I now have a E-Starter and a Funny Park. But I still love to fly my bashed up Easy Star. It is a great flying plane. I was also having radio problems with the Hitec radio so I replaced it with a Spektrum DX6 and the problems went away.
Good luck with your Easy Star. If you could find someone in your area to give you a hand it would help a great deal.
|Jan 23, 2007, 11:12 AM|
Just a preface, I own both a slow stick and an easystar. I fly my slowstick more often than my easy. This thread continues to enforce in my mind the superiority of the easystar for self teaching. I will be excited to see the day that a new slowstick owner can dip the busted gearbox into a pot of boiling water and make it come out good as new. You don't yet realize the warded off frustration you may have had with a different first plane. All you needed was a little time and glue to do all of your repairs. I don't see people asking where to find replacement parts for E* often...thats because no replacement parts are needed.
Congrats on your string of initial learning flights. The only thing I might suggest for you is to download FMS for free and get a cheap controller and then download the easystar model. This is for the sole purpose of getting your orientation worked out. This causes many crashes at the beginning. You get confused which way is up, down, left and right.

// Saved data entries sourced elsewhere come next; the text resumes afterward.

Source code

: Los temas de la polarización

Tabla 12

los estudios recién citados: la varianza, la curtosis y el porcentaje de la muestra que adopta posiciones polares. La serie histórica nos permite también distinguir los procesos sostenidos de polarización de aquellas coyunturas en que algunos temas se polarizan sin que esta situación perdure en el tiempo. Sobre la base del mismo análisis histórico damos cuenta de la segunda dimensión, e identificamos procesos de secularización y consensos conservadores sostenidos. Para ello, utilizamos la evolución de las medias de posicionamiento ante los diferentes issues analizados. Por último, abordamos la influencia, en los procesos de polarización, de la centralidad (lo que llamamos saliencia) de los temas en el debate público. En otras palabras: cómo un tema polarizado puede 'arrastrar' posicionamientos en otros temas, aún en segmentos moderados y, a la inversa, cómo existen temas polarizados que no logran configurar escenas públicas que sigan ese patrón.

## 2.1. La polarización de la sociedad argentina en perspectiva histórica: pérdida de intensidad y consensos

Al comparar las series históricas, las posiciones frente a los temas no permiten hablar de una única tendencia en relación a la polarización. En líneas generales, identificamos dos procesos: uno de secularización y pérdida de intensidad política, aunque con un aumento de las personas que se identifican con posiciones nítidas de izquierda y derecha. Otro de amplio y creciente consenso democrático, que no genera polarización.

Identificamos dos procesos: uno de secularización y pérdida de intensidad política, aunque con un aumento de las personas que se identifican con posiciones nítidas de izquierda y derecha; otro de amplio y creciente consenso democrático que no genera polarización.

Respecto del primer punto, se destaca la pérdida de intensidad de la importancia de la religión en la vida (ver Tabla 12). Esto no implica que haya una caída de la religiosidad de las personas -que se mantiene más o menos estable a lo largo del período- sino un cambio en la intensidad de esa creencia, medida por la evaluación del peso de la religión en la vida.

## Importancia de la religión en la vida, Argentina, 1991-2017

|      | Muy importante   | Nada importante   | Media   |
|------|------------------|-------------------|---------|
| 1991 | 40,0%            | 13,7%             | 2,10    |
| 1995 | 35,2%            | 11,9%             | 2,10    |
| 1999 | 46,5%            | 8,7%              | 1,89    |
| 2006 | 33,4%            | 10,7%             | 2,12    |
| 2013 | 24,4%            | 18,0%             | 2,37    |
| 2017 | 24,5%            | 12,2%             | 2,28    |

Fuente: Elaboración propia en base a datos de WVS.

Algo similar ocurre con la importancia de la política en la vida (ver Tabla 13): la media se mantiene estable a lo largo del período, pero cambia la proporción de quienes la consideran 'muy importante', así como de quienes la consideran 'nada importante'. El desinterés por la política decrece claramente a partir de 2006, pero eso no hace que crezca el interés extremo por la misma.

My first flight with the easy was short lived as well, due to a backwards rudder, fortunatly I didnt have to head home with damage and got it figured out after the first crash, success after that...
Keep it up!
|Jan 23, 2007, 04:24 PM|
Joined Feb 2006
If you have the rtf that I have it came with AM electronics.That was (I Think)part of my problem with the Easy Star.I had some great flights,but then sudden stalls or loss of control.I going to install fm gear in my new fuselage and try again.Me thinks there is a big difference in the kit and the RTF.Also I bought a MPX Space Scooter and had the same problem with the reversed rudder.But I got it straightened out and I HIGHLY recommend the Scooter RTF Kit,with better batteries than the stock that it comes with,I am using 1650s.Thank you and good night
|Jan 23, 2007, 09:28 PM|
Joined Dec 2005
I just bought an RTF EZ from Tower and it came with the Hitec Neon SS FM frequency model radio, I am having a blast with this model! I have been taking my first real flying steps, after a bad experience witth a SS. This plane is alot of fun and tonite I flew in 20 MPH wind gusts but I must say that as a rookie I was taking a chance, so I didn't stay up long cuz I like to fly very low to the ground. Keep at it Controlled Fall, it gets better!